== Activity ==
Take the material below and output exactly the run of lines from the one containing "当你的应用变得越来越大，actions 越来越多，并且这些 actions" down to the one containing "你可能注意到函数命名是小写的（好吧，如果较长的话会是驼峰命名），而 action 常量会是", with both included.

--- START ---

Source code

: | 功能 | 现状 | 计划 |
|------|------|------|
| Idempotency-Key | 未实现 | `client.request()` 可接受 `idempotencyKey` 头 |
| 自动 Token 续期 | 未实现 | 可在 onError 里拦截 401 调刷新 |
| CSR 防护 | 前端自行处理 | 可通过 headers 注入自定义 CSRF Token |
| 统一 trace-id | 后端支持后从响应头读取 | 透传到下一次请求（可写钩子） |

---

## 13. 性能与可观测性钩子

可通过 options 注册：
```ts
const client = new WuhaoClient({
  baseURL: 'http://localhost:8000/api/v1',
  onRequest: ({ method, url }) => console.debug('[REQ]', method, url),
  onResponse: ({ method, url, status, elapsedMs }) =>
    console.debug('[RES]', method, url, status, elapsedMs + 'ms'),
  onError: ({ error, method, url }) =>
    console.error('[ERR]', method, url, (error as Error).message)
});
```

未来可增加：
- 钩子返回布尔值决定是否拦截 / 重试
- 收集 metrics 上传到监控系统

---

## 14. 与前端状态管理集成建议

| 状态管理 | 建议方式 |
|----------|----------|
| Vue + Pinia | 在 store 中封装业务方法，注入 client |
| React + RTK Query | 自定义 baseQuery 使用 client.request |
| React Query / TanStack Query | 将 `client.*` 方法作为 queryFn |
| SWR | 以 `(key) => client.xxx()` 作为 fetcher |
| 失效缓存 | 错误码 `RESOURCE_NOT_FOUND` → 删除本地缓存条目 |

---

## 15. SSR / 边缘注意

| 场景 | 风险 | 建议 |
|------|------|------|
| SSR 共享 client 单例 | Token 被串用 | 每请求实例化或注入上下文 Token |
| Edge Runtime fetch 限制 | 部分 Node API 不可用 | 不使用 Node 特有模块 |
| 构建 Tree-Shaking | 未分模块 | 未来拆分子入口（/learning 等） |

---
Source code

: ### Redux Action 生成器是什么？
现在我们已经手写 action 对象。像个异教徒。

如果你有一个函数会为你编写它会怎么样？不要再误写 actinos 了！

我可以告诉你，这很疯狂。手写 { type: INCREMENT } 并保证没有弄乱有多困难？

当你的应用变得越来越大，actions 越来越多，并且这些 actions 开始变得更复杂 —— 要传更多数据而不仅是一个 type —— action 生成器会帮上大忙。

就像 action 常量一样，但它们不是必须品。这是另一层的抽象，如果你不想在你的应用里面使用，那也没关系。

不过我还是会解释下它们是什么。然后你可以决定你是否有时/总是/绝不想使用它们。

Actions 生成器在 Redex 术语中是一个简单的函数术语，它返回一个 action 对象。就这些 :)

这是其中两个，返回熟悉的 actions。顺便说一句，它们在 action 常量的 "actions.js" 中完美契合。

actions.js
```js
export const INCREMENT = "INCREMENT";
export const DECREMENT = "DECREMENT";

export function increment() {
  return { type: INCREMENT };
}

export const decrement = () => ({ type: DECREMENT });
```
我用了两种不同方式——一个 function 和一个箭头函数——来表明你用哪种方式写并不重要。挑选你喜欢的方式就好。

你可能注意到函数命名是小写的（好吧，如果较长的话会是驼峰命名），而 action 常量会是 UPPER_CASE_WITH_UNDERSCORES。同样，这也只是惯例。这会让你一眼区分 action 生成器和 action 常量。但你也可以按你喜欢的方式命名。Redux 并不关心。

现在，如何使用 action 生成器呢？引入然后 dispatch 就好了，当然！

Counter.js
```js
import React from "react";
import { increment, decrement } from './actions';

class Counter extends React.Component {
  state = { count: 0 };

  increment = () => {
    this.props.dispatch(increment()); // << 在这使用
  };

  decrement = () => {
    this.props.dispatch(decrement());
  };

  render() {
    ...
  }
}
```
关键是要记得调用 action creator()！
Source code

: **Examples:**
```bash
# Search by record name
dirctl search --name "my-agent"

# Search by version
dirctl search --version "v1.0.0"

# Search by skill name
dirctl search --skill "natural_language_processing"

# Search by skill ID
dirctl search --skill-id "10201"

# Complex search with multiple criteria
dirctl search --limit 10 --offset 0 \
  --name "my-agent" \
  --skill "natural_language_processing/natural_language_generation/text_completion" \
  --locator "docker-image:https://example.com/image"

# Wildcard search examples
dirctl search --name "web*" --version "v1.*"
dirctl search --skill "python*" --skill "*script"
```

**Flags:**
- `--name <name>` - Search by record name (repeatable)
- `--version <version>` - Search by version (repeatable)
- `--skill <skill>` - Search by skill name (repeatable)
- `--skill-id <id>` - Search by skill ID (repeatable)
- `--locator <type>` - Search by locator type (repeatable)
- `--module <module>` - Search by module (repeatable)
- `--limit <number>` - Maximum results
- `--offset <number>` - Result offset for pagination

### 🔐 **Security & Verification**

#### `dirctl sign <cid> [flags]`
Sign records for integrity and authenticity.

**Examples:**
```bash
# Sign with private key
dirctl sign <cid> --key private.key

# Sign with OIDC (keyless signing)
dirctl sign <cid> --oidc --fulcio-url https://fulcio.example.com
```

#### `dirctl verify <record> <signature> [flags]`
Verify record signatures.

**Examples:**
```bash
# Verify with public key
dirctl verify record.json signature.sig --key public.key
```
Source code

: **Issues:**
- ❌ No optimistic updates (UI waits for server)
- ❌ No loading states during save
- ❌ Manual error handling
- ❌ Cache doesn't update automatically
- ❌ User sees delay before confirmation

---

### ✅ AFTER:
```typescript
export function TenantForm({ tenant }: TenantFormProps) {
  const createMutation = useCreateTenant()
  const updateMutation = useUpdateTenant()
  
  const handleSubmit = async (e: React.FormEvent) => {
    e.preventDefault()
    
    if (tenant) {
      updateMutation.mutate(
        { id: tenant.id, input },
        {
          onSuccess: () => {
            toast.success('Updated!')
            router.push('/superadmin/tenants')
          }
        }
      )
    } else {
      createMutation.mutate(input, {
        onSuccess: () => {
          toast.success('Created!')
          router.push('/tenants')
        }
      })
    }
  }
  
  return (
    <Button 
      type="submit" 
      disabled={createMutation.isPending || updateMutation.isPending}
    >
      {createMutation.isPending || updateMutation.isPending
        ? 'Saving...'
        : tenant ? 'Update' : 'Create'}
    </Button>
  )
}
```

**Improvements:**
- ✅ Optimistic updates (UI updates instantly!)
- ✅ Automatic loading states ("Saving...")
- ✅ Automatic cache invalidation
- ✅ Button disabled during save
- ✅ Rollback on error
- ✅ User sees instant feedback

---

--- END ---

== Completed exercise ==
当你的应用变得越来越大，actions 越来越多，并且这些 actions 开始变得更复杂 —— 要传更多数据而不仅是一个 type —— action 生成器会帮上大忙。

就像 action 常量一样，但它们不是必须品。这是另一层的抽象，如果你不想在你的应用里面使用，那也没关系。

不过我还是会解释下它们是什么。然后你可以决定你是否有时/总是/绝不想使用它们。

Actions 生成器在 Redex 术语中是一个简单的函数术语，它返回一个 action 对象。就这些 :)

这是其中两个，返回熟悉的 actions。顺便说一句，它们在 action 常量的 "actions.js" 中完美契合。

actions.js
```js
export const INCREMENT = "INCREMENT";
export const DECREMENT = "DECREMENT";

export function increment() {
  return { type: INCREMENT };
}

export const decrement = () => ({ type: DECREMENT });
```
我用了两种不同方式——一个 function 和一个箭头函数——来表明你用哪种方式写并不重要。挑选你喜欢的方式就好。

你可能注意到函数命名是小写的（好吧，如果较长的话会是驼峰命名），而 action 常量会是 UPPER_CASE_WITH_UNDERSCORES。同样，这也只是惯例。这会让你一眼区分 action 生成器和 action 常量。但你也可以按你喜欢的方式命名。Redux 并不关心。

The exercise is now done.